Source texts of formatted documents:
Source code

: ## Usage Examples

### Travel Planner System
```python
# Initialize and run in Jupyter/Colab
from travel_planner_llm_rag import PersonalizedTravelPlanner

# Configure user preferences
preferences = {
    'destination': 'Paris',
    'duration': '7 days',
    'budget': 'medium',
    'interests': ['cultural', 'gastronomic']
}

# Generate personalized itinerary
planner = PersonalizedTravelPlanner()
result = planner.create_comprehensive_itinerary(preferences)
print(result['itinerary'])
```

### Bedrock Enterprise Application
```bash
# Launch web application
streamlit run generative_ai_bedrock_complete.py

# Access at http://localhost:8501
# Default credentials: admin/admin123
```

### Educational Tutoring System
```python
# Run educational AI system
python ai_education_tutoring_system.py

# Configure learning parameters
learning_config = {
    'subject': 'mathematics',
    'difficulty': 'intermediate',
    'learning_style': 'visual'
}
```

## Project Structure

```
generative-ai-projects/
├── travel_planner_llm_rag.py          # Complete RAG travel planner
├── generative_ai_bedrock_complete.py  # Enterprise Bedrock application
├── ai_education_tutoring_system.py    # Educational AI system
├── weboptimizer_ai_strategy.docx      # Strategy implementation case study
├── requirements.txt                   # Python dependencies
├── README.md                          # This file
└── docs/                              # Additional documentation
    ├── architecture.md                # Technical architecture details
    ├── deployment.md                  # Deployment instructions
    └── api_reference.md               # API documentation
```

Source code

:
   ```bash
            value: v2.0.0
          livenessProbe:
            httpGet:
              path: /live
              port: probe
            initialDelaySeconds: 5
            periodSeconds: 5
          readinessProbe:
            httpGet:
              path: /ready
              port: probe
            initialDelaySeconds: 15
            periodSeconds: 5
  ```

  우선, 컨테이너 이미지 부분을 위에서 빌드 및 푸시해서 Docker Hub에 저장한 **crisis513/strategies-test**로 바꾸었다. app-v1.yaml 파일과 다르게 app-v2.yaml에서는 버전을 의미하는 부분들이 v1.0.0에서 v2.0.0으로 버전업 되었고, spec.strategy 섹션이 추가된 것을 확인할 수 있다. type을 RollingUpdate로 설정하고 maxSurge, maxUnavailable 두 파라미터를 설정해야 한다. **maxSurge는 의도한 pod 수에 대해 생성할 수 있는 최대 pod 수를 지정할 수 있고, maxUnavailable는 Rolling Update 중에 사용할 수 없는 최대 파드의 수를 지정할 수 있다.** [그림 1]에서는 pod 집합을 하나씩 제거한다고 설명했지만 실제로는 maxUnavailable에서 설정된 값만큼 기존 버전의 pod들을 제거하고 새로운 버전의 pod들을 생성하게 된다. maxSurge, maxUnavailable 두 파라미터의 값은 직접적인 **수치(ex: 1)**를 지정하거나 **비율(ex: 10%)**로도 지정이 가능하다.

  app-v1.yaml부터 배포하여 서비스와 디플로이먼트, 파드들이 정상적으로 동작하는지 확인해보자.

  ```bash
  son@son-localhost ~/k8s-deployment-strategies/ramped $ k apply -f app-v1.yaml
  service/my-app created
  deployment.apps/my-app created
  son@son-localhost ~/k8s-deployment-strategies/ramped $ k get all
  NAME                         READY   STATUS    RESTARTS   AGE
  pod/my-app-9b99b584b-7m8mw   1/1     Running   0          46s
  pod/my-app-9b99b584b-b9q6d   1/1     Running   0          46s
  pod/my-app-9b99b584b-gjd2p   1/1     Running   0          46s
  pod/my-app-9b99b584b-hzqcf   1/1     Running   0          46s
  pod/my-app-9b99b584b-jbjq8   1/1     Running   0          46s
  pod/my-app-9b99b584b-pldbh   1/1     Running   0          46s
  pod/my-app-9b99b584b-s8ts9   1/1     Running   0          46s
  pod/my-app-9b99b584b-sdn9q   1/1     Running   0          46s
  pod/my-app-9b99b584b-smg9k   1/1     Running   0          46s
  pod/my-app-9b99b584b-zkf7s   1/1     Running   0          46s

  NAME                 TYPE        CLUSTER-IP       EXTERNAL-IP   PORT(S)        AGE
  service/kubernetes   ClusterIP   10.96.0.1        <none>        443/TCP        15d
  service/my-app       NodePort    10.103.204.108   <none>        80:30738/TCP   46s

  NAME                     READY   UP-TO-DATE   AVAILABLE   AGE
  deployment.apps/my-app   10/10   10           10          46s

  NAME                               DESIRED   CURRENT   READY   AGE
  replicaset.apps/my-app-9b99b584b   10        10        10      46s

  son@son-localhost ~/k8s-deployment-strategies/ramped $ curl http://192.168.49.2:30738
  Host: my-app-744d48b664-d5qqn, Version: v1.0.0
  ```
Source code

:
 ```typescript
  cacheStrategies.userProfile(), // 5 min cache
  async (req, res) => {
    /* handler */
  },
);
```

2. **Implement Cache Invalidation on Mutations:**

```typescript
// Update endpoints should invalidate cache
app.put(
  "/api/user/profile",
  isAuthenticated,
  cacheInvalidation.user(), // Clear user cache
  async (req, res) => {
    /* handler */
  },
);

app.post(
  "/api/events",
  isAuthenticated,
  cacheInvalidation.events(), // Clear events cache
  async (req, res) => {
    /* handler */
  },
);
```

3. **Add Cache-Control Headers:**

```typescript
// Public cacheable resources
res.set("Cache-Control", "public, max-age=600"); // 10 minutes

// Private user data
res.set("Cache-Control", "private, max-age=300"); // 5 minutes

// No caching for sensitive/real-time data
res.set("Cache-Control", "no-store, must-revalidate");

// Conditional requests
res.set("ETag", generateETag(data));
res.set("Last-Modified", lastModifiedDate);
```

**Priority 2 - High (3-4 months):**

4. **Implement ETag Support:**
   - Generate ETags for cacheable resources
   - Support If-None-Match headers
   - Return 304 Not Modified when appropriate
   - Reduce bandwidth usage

[WORK ORDER] In full and without alteration, return every line above.

[RESULT BELOW]
Source code

: ## Usage Examples

### Travel Planner System
```python
# Initialize and run in Jupyter/Colab
from travel_planner_llm_rag import PersonalizedTravelPlanner

# Configure user preferences
preferences = {
    'destination': 'Paris',
    'duration': '7 days',
    'budget': 'medium',
    'interests': ['cultural', 'gastronomic']
}

# Generate personalized itinerary
planner = PersonalizedTravelPlanner()
result = planner.create_comprehensive_itinerary(preferences)
print(result['itinerary'])
```

### Bedrock Enterprise Application
```bash
# Launch web application
streamlit run generative_ai_bedrock_complete.py

# Access at http://localhost:8501
# Default credentials: admin/admin123
```

### Educational Tutoring System
```python
# Run educational AI system
python ai_education_tutoring_system.py

# Configure learning parameters
learning_config = {
    'subject': 'mathematics',
    'difficulty': 'intermediate',
    'learning_style': 'visual'
}
```

## Project Structure

```
generative-ai-projects/
├── travel_planner_llm_rag.py          # Complete RAG travel planner
├── generative_ai_bedrock_complete.py  # Enterprise Bedrock application
├── ai_education_tutoring_system.py    # Educational AI system
├── weboptimizer_ai_strategy.docx      # Strategy implementation case study
├── requirements.txt                   # Python dependencies
├── README.md                          # This file
└── docs/                              # Additional documentation
    ├── architecture.md                # Technical architecture details
    ├── deployment.md                  # Deployment instructions
    └── api_reference.md               # API documentation
```

Source code

:
   ```bash
            value: v2.0.0
          livenessProbe:
            httpGet:
              path: /live
              port: probe
            initialDelaySeconds: 5
            periodSeconds: 5
          readinessProbe:
            httpGet:
              path: /ready
              port: probe
            initialDelaySeconds: 15
            periodSeconds: 5
  ```

  우선, 컨테이너 이미지 부분을 위에서 빌드 및 푸시해서 Docker Hub에 저장한 **crisis513/strategies-test**로 바꾸었다. app-v1.yaml 파일과 다르게 app-v2.yaml에서는 버전을 의미하는 부분들이 v1.0.0에서 v2.0.0으로 버전업 되었고, spec.strategy 섹션이 추가된 것을 확인할 수 있다. type을 RollingUpdate로 설정하고 maxSurge, maxUnavailable 두 파라미터를 설정해야 한다. **maxSurge는 의도한 pod 수에 대해 생성할 수 있는 최대 pod 수를 지정할 수 있고, maxUnavailable는 Rolling Update 중에 사용할 수 없는 최대 파드의 수를 지정할 수 있다.** [그림 1]에서는 pod 집합을 하나씩 제거한다고 설명했지만 실제로는 maxUnavailable에서 설정된 값만큼 기존 버전의 pod들을 제거하고 새로운 버전의 pod들을 생성하게 된다. maxSurge, maxUnavailable 두 파라미터의 값은 직접적인 **수치(ex: 1)**를 지정하거나 **비율(ex: 10%)**로도 지정이 가능하다.

  app-v1.yaml부터 배포하여 서비스와 디플로이먼트, 파드들이 정상적으로 동작하는지 확인해보자.

  ```bash
  son@son-localhost ~/k8s-deployment-strategies/ramped $ k apply -f app-v1.yaml
  service/my-app created
  deployment.apps/my-app created
  son@son-localhost ~/k8s-deployment-strategies/ramped $ k get all
  NAME                         READY   STATUS    RESTARTS   AGE
  pod/my-app-9b99b584b-7m8mw   1/1     Running   0          46s
  pod/my-app-9b99b584b-b9q6d   1/1     Running   0          46s
  pod/my-app-9b99b584b-gjd2p   1/1     Running   0          46s
  pod/my-app-9b99b584b-hzqcf   1/1     Running   0          46s
  pod/my-app-9b99b584b-jbjq8   1/1     Running   0          46s
  pod/my-app-9b99b584b-pldbh   1/1     Running   0          46s
  pod/my-app-9b99b584b-s8ts9   1/1     Running   0          46s
  pod/my-app-9b99b584b-sdn9q   1/1     Running   0          46s
  pod/my-app-9b99b584b-smg9k   1/1     Running   0          46s
  pod/my-app-9b99b584b-zkf7s   1/1     Running   0          46s

  NAME                 TYPE        CLUSTER-IP       EXTERNAL-IP   PORT(S)        AGE
  service/kubernetes   ClusterIP   10.96.0.1        <none>        443/TCP        15d
  service/my-app       NodePort    10.103.204.108   <none>        80:30738/TCP   46s

  NAME                     READY   UP-TO-DATE   AVAILABLE   AGE
  deployment.apps/my-app   10/10   10           10          46s

  NAME                               DESIRED   CURRENT   READY   AGE
  replicaset.apps/my-app-9b99b584b   10        10        10      46s

  son@son-localhost ~/k8s-deployment-strategies/ramped $ curl http://192.168.49.2:30738
  Host: my-app-744d48b664-d5qqn, Version: v1.0.0
  ```
Source code

:
 ```typescript
  cacheStrategies.userProfile(), // 5 min cache
  async (req, res) => {
    /* handler */
  },
);
```

2. **Implement Cache Invalidation on Mutations:**

```typescript
// Update endpoints should invalidate cache
app.put(
  "/api/user/profile",
  isAuthenticated,
  cacheInvalidation.user(), // Clear user cache
  async (req, res) => {
    /* handler */
  },
);

app.post(
  "/api/events",
  isAuthenticated,
  cacheInvalidation.events(), // Clear events cache
  async (req, res) => {
    /* handler */
  },
);
```

3. **Add Cache-Control Headers:**

```typescript
// Public cacheable resources
res.set("Cache-Control", "public, max-age=600"); // 10 minutes

// Private user data
res.set("Cache-Control", "private, max-age=300"); // 5 minutes

// No caching for sensitive/real-time data
res.set("Cache-Control", "no-store, must-revalidate");

// Conditional requests
res.set("ETag", generateETag(data));
res.set("Last-Modified", lastModifiedDate);
```

**Priority 2 - High (3-4 months):**

4. **Implement ETag Support:**
   - Generate ETags for cacheable resources
   - Support If-None-Match headers
   - Return 304 Not Modified when appropriate
   - Reduce bandwidth usage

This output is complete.